Corporations holding our device keys are by far and away the most dangerous threats to owner control today. It’s not government, it’s not hackers, but corporations deploying DRM. I think there’s a bit of confusion about DRM naysayers being against device security, but device security and DRM are not the same thing. This distinction is hugely important and most of us are only against the latter.

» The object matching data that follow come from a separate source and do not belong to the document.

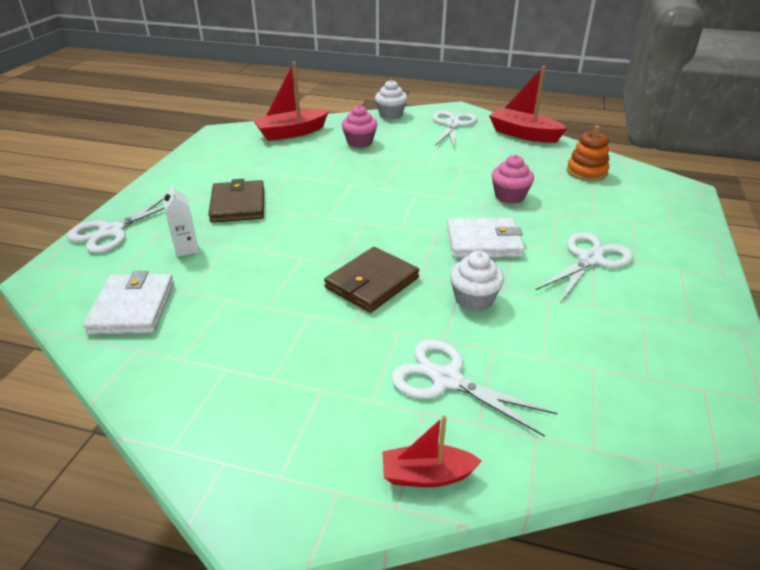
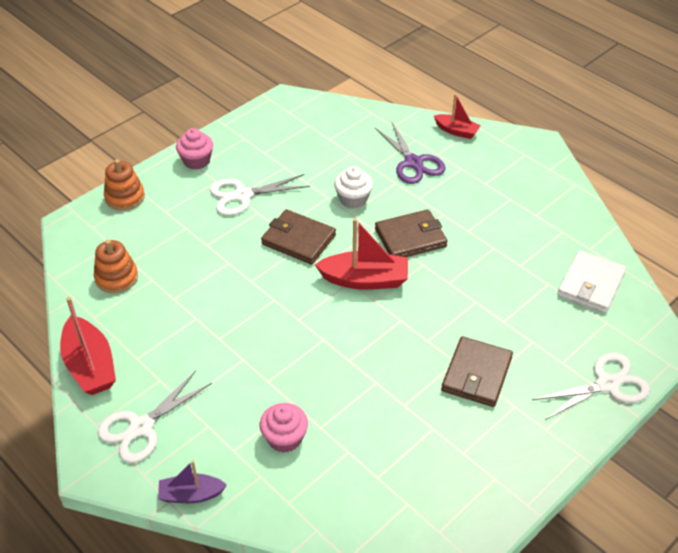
camera: 150 degrees left, 10 degrees up
white carton [163,183,199,257] -> none
red boat [253,62,329,141] -> red boat moved to [315,218,408,290]
white cupcake [375,80,407,119] -> purple boat [158,460,227,503]
white scissors [391,339,558,437] -> purple scissors [375,122,446,184]
white wallet [447,218,525,258] -> brown wallet [261,209,336,265]
pink cupcake [491,155,534,204] -> pink cupcake moved to [176,128,213,170]
none -> orange stacking toy [104,159,145,211]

A house analogy might help:
You live in an unprotected house, and a corporation comes in and says “we can add locks to your house to offer you more protection”. You say “that’s great, that’s what I want!” But then the corporation designs and installs the locks in such a way that they hold the keys and you do not. When you want to get into your house, you must ask them for permission. It is the corporation, and not you, who decide for whom to unlock the door. Furthermore their corporate locks are permanent, officially you have no way to remove them. You hope the corporation won’t abandon your door locks down the line because they are the ones holding the keys to your property.
Most likely this arrangement seems ridiculous to most owners because we have locks to protect our property and we don’t have to give up control to a corporation like this; as owners, we expect a say! This is the distinction between giving owners protection versus taking away their keys. But consumers often don’t make the connection that it’s the same arrangement when it comes to tech companies selling us hardware.
It keeps getting deferred.
https://arstechnica.com/gadgets/2022/12/chrome-delays-plan-to-limit-ad-blockers-new-timeline-coming-in-march/
Technically it is the end of dynamic pattern based ad blocking. Google knows it’s less effective, the EFF knows it’s less effective, we all know it’s less effective. They’ll try to put lipstick on that pig but ultimately the real goal is nerfing adblockers.